We we’re staying in the valley for our second night in the Swiss alps.
We left our high altitude mountain hostel in Gimmelwald and paid the 8 franks to take the tram to the valley floor. We walked around the town trying to locate our hostel and were surprised to find it smack, right in the middle, a 5 minutes walk from the train station. Upon check in, the receptionist mentioned he had a private double room available for an additional 16 franks. We quickly reserved that puppy and we’re able to check in to the room immediately, even though it was only 10am.
Our room was in a separate little cottage, with four bedrooms and a shared kitchen and bathroom. The room was like a hotel room. Amazing, clean and had a view of the he valley floor, train route and largest waterfall.
I quickly, ran back downstairs to see if they had availability for one additional night. They said it was reserved but they had bunk rooms available. Loving the hostel and location, we decided to stay one more night and enjoy the Swiss alps for another day. After traveling nonstop and taking trains day after day, we needed to stop, catch up on life, write blog posts and just chill before moving on again.
It was about noon when we decided to finally get moving. We purchased tickets to the top of Europe – an expensive attraction to visit the highest train station/railroad in Europe and explore the tippy top of thee Swiss alps. It was worth every penny.
Our train chugged up the steep mountain hillside, in a Disneyland attraction sort of way. We had purchased a six pack of Swiss beer prior to departure and popped one open for the ride.
The top of Europe is nearly 12,000 feet up, so the train ride took about 2 hours to reach the top, stopping in small alpine towns where we would pick up more tourists, the most from Wengen. The views were insanely beautiful. We were seeing things we’ve always imagined and we were finally there, taking a train to the top, having a beer. It was one of those travel moments we’ll always remember.
Upon arriving at the last and final alpine town, we left the train and boarded another headed for the top. The route to the top is an engineering miracle and many tourists come just to see the tunnel. It took 16 years to build and 16 million franks to finish. The tunnel was blasted through the Eiger and Jungfrsu mountains and arrives at the top, where the visitor center and observation viewpoints are. The center is huge and has a self guided tour for visitors to follow and explore.
In addition to viewing the top of Europe, the mountains and glaciers, you can actually go outside and walk on top of the the glaciers. They have a very clear route and multiple signs warning not to veer off the path or else you’ll be walking on snow bridges and in danger of falling into massive crevasses. We could feel the altitude change with our breathes, but we didn’t have headaches and all around felt pretty good.
We noticed multiple mountaineers coming and going, hiking to some massive peaks around us, so we curiously followed their route. The route ended with a Muir-style hut that mountaineers stay in prior starting their summit attempts. It was amazing to see little footprints across massive glaciers and up giant mountains.

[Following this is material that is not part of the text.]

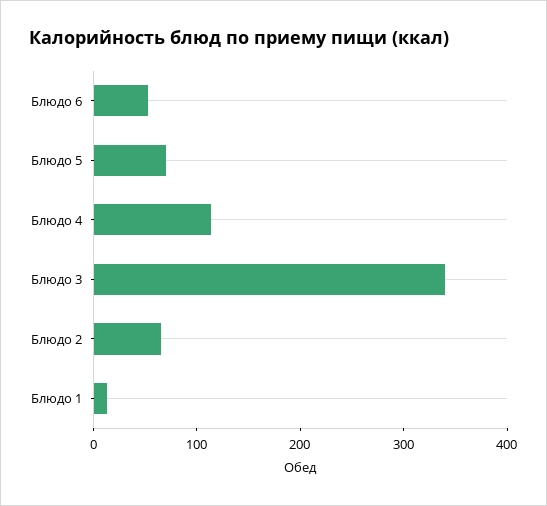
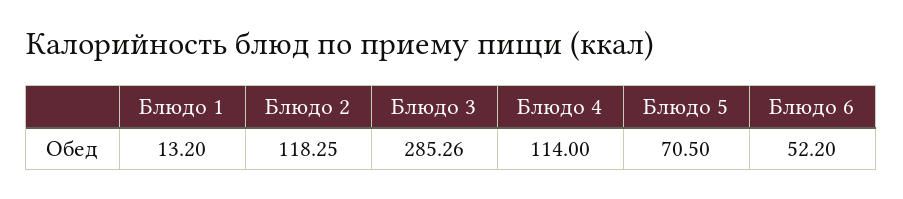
Блюдо 3: 340 -> 285.26
Блюдо 2: 60 -> 118.25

It was about 4:30, when we walked back to the visitor center and realized that we had missed our train to the bottom and had to wait until the last one of the night, which was a hour or so away. We decided to tour again, this time goofing off and taking funny pictures, buying snacks, etc.
The red picture above shows Toni Kurz, who froze to death 500 meters above rescuers in his 1936 attempted of the Eiger north face with three others. All three other men died en route to the summit of the Eiger. When Kurz began to his solo descent of the mountain his ropes jammed and he froze to death.
Not wanting to miss the train, we sat at the waiting area wanting to desperately be back in our comfy, amazing room for a pasta dinner. All aboard and we headed back to Lauterbrunnen.
We slept in and enjoyed a leisurely next day, planning our route through the south of France en route to Spain, it would be a 12-hour day of riding trains. There is not an easy way out of Switzerland but we were prepped to do it, knowing we were headed to the land of tapas and sunshine.